"Why aren't you dressed?" I scold the kids as one lolls in bed and the other reads a book. "We're running late. Let's get going!"
Then I remind myself that one of the reasons we're running late is because I hit the snooze alarm once too often. Well, yeah, I tell myself, but at least I get myself ready quickly.
"Why can't you put away your things?" I moan, seeing the pajamas on the floor, the books slipping off their shelves and the toy accessories lying under the desk.
Then I walk into the living room, where unread newspapers cover one end table and a pair of my earrings lie on the other. Oops, I think. I'll put those away right after lunch.
"You can't find your new Lego figure?" I sigh. "I've told you so many times to put them in the box when you're not playing with them. Keep things in their place and they won't get lost."
Then I sit down at my computer desk, where papers spill out of every cubbyhole and I can't find the schedule I printed out the other day. I'll find it eventually, I tell myself. It's got to be here somewhere.
"No, you can't skip your homework today and make up for it tomorrow," I snap after watching them dawdle and play for half an hour without opening a notebook. "It's important to keep good study habits. Just get the job done now and you won't have to worry about it."
Then I look at the mail basket with its pile of unopened letters and bills.
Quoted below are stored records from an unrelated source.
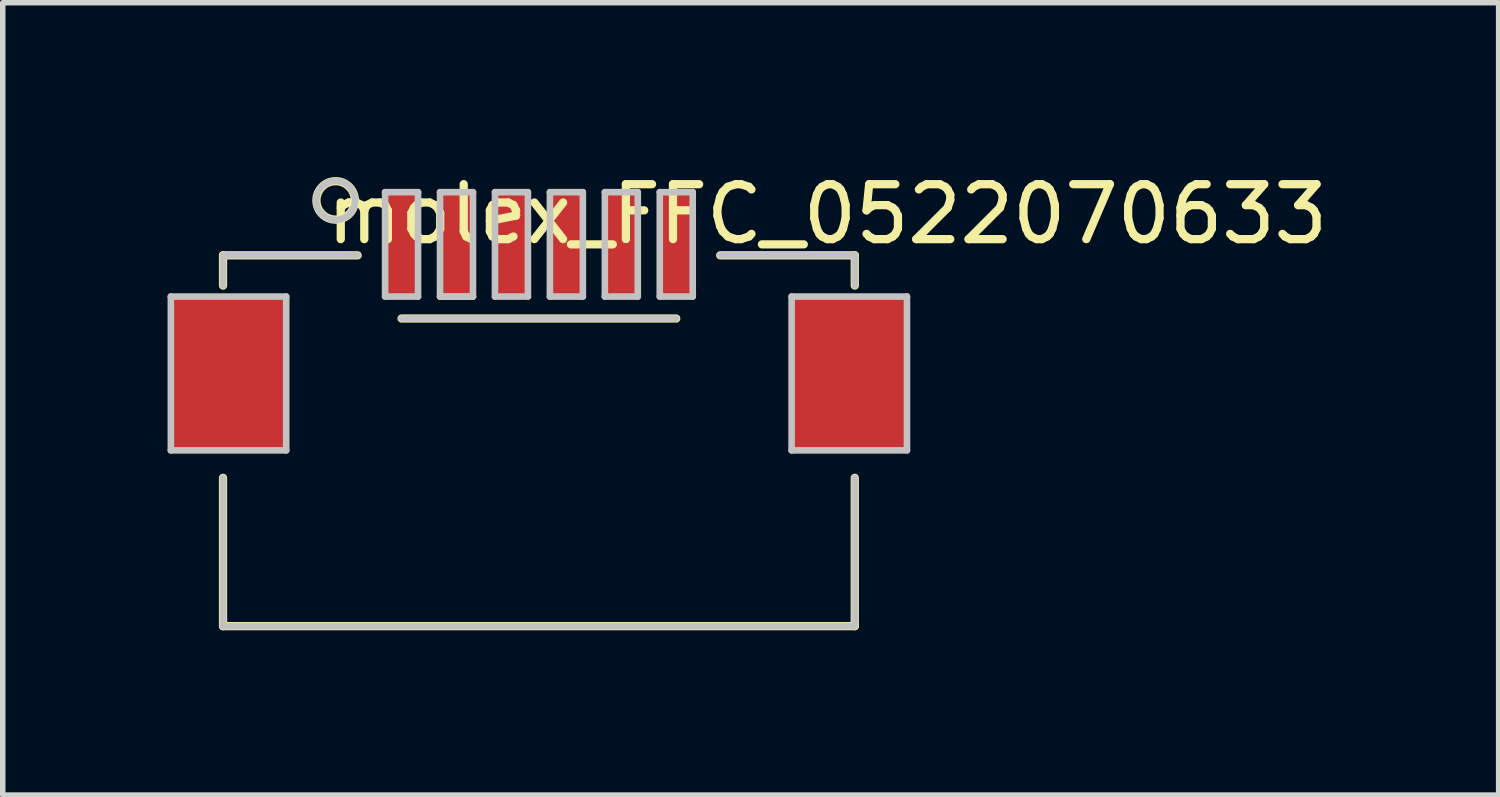
<source format=kicad_pcb>
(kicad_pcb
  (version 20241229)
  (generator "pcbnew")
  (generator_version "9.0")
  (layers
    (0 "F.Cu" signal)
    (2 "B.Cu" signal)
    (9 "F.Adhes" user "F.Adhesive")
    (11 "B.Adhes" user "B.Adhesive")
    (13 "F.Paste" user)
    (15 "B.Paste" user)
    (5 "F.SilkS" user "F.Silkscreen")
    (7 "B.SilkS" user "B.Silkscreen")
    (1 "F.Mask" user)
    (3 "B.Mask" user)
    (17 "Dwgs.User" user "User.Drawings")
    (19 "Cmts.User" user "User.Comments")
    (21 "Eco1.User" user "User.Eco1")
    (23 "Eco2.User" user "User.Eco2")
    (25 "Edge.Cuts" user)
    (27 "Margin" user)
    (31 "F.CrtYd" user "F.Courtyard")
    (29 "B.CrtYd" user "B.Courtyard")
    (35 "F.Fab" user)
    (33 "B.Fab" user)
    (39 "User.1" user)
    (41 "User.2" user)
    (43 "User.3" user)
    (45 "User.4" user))
  (footprint "molex_FFC_0522070633"
    (layer "F.Cu")
    (at 3.96 2.348)
    (property "Reference" "molex_FFC_0522070633" (at 8.05 -1.5 0) (layer "F.SilkS") (effects (font (size 1 1) (thickness 0.15))))
    (attr through_hole)
    (fp_line (start -2.95 -0.75) (end -0.5 -0.75) (stroke (width 0.15) (type solid)) (layer "F.SilkS"))
    (fp_line (start -2.95 -0.2) (end -2.95 -0.75) (stroke (width 0.15) (type solid)) (layer "F.SilkS"))
    (fp_line (start -2.95 6) (end -2.95 3.3) (stroke (width 0.15) (type solid)) (layer "F.SilkS"))
    (fp_line (start 0.3 0.4) (end 5.3 0.4) (stroke (width 0.15) (type solid)) (layer "F.SilkS"))
    (fp_line (start 6.1 -0.75) (end 8.55 -0.75) (stroke (width 0.15) (type solid)) (layer "F.SilkS"))
    (fp_line (start 8.55 -0.75) (end 8.55 -0.2) (stroke (width 0.15) (type solid)) (layer "F.SilkS"))
    (fp_line (start 8.55 3.3) (end 8.55 6) (stroke (width 0.15) (type solid)) (layer "F.SilkS"))
    (fp_line (start 8.55 6) (end -2.95 6) (stroke (width 0.15) (type solid)) (layer "F.SilkS"))
    (fp_circle (center -0.9 -1.75) (end -0.55 -1.75) (stroke (width 0.15) (type solid)) (fill no) (layer "F.SilkS"))
    (fp_line (start -3.9 0) (end -1.8 0) (stroke (width 0.12) (type solid)) (layer "Dwgs.User"))
    (fp_line (start -3.9 2.8) (end -3.9 0) (stroke (width 0.12) (type solid)) (layer "Dwgs.User"))
    (fp_line (start -2.95 -0.75) (end -2.95 -0.2) (stroke (width 0.12) (type solid)) (layer "Dwgs.User"))
    (fp_line (start -2.95 3.3) (end -2.95 6) (stroke (width 0.12) (type solid)) (layer "Dwgs.User"))
    (fp_line (start -2.95 6) (end 8.55 6) (stroke (width 0.12) (type solid)) (layer "Dwgs.User"))
    (fp_line (start -1.8 0) (end -1.8 2.8) (stroke (width 0.12) (type solid)) (layer "Dwgs.User"))
    (fp_line (start -1.8 2.8) (end -3.9 2.8) (stroke (width 0.12) (type solid)) (layer "Dwgs.User"))
    (fp_line (start -0.5 -0.75) (end -2.95 -0.75) (stroke (width 0.12) (type solid)) (layer "Dwgs.User"))
    (fp_line (start 0 -1.9) (end 0 0) (stroke (width 0.12) (type solid)) (layer "Dwgs.User"))
    (fp_line (start 0 0) (end 0.6 0) (stroke (width 0.12) (type solid)) (layer "Dwgs.User"))
    (fp_line (start 0.3 0.4) (end 5.3 0.4) (stroke (width 0.12) (type solid)) (layer "Dwgs.User"))
    (fp_line (start 0.6 -1.9) (end 0 -1.9) (stroke (width 0.12) (type solid)) (layer "Dwgs.User"))
    (fp_line (start 0.6 0) (end 0.6 -1.9) (stroke (width 0.12) (type solid)) (layer "Dwgs.User"))
    (fp_line (start 1 -1.9) (end 1 0) (stroke (width 0.12) (type solid)) (layer "Dwgs.User"))
    (fp_line (start 1 0) (end 1.6 0) (stroke (width 0.12) (type solid)) (layer "Dwgs.User"))
    (fp_line (start 1 0) (end 1.6 0) (stroke (width 0.12) (type solid)) (layer "Dwgs.User"))
    (fp_line (start 1.6 -1.9) (end 1 -1.9) (stroke (width 0.12) (type solid)) (layer "Dwgs.User"))
    (fp_line (start 1.6 0) (end 1.6 -1.9) (stroke (width 0.12) (type solid)) (layer "Dwgs.User"))
    (fp_line (start 2 -1.9) (end 2 0) (stroke (width 0.12) (type solid)) (layer "Dwgs.User"))
    (fp_line (start 2 0) (end 2.6 0) (stroke (width 0.12) (type solid)) (layer "Dwgs.User"))
    (fp_line (start 2.6 -1.9) (end 2 -1.9) (stroke (width 0.12) (type solid)) (layer "Dwgs.User"))
    (fp_line (start 2.6 0) (end 2.6 -1.9) (stroke (width 0.12) (type solid)) (layer "Dwgs.User"))
    (fp_line (start 3 -1.9) (end 3 0) (stroke (width 0.12) (type solid)) (layer "Dwgs.User"))
    (fp_line (start 3 0) (end 3.6 0) (stroke (width 0.12) (type solid)) (layer "Dwgs.User"))
    (fp_line (start 3.6 -1.9) (end 3 -1.9) (stroke (width 0.12) (type solid)) (layer "Dwgs.User"))
    (fp_line (start 3.6 0) (end 3.6 -1.9) (stroke (width 0.12) (type solid)) (layer "Dwgs.User"))
    (fp_line (start 4 -1.9) (end 4 0) (stroke (width 0.12) (type solid)) (layer "Dwgs.User"))
    (fp_line (start 4 0) (end 4.6 0) (stroke (width 0.12) (type solid)) (layer "Dwgs.User"))
    (fp_line (start 4.6 -1.9) (end 4 -1.9) (stroke (width 0.12) (type solid)) (layer "Dwgs.User"))
    (fp_line (start 4.6 0) (end 4.6 -1.9) (stroke (width 0.12) (type solid)) (layer "Dwgs.User"))
    (fp_line (start 5 -1.9) (end 5 0) (stroke (width 0.12) (type solid)) (layer "Dwgs.User"))
    (fp_line (start 5 0) (end 5.6 0) (stroke (width 0.12) (type solid)) (layer "Dwgs.User"))
    (fp_line (start 5.6 -1.9) (end 5 -1.9) (stroke (width 0.12) (type solid)) (layer "Dwgs.User"))
    (fp_line (start 5.6 0) (end 5.6 -1.9) (stroke (width 0.12) (type solid)) (layer "Dwgs.User"))
    (fp_line (start 6.1 -0.75) (end 8.55 -0.75) (stroke (width 0.12) (type solid)) (layer "Dwgs.User"))
    (fp_line (start 7.4 0) (end 7.4 2.8) (stroke (width 0.12) (type solid)) (layer "Dwgs.User"))
    (fp_line (start 7.4 2.8) (end 9.5 2.8) (stroke (width 0.12) (type solid)) (layer "Dwgs.User"))
    (fp_line (start 8.55 -0.75) (end 8.55 -0.2) (stroke (width 0.12) (type solid)) (layer "Dwgs.User"))
    (fp_line (start 8.55 6) (end 8.55 3.3) (stroke (width 0.12) (type solid)) (layer "Dwgs.User"))
    (fp_line (start 9.5 0) (end 7.4 0) (stroke (width 0.12) (type solid)) (layer "Dwgs.User"))
    (fp_line (start 9.5 2.8) (end 9.5 0) (stroke (width 0.12) (type solid)) (layer "Dwgs.User"))
    (fp_circle (center -0.9 -1.75) (end -0.65 -1.5) (stroke (width 0.12) (type solid)) (fill no) (layer "Dwgs.User"))
    (pad "1" smd rect (at 0.3 -0.95) (size 0.6 1.9) (layers "F.Cu" "F.Mask" "F.Paste"))
    (pad "2" smd rect (at 1.3 -0.95) (size 0.6 1.9) (layers "F.Cu" "F.Mask" "F.Paste"))
    (pad "3" smd rect (at 2.3 -0.95) (size 0.6 1.9) (layers "F.Cu" "F.Mask" "F.Paste"))
    (pad "4" smd rect (at 3.3 -0.95) (size 0.6 1.9) (layers "F.Cu" "F.Mask" "F.Paste"))
    (pad "5" smd rect (at 4.3 -0.95) (size 0.6 1.9) (layers "F.Cu" "F.Mask" "F.Paste"))
    (pad "6" smd rect (at 5.3 -0.95) (size 0.6 1.9) (layers "F.Cu" "F.Mask" "F.Paste"))
    (pad "S" smd rect (at -2.85 1.4) (size 2.1 2.8) (layers "F.Cu" "F.Mask" "F.Paste"))
    (pad "S" smd rect (at 8.45 1.4) (size 2.1 2.8) (layers "F.Cu" "F.Mask" "F.Paste")))
  (gr_rect
    (start -3 -3)
    (end 24.23 11.423)
    (stroke (width 0.1) (type default))
    (fill no)
    (layer "Edge.Cuts")))
</source>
I'll get to them later, I promise myself - after I do other important things first.
Several times during Yom Kippur, the Jewish Day of Atonement, the congregation confesses as one a list of sins ranging from slander and false dealings to haughtiness and impudence. For all these things, we pray, forgive us, pardon us, grant us atonement. In the Reform liturgy, the list also includes this doozy: "For condemning in our children the faults we excuse in ourselves."
Guilty as charged.
(And whaddya wanna bet my two little pitchers secretly think the same thing?)
I think it's time to set up a Momsperiment in which I clean up my own act and see whether setting a better example makes the kids more willing to follow it. Anyone have any anecdotes to share along those lines?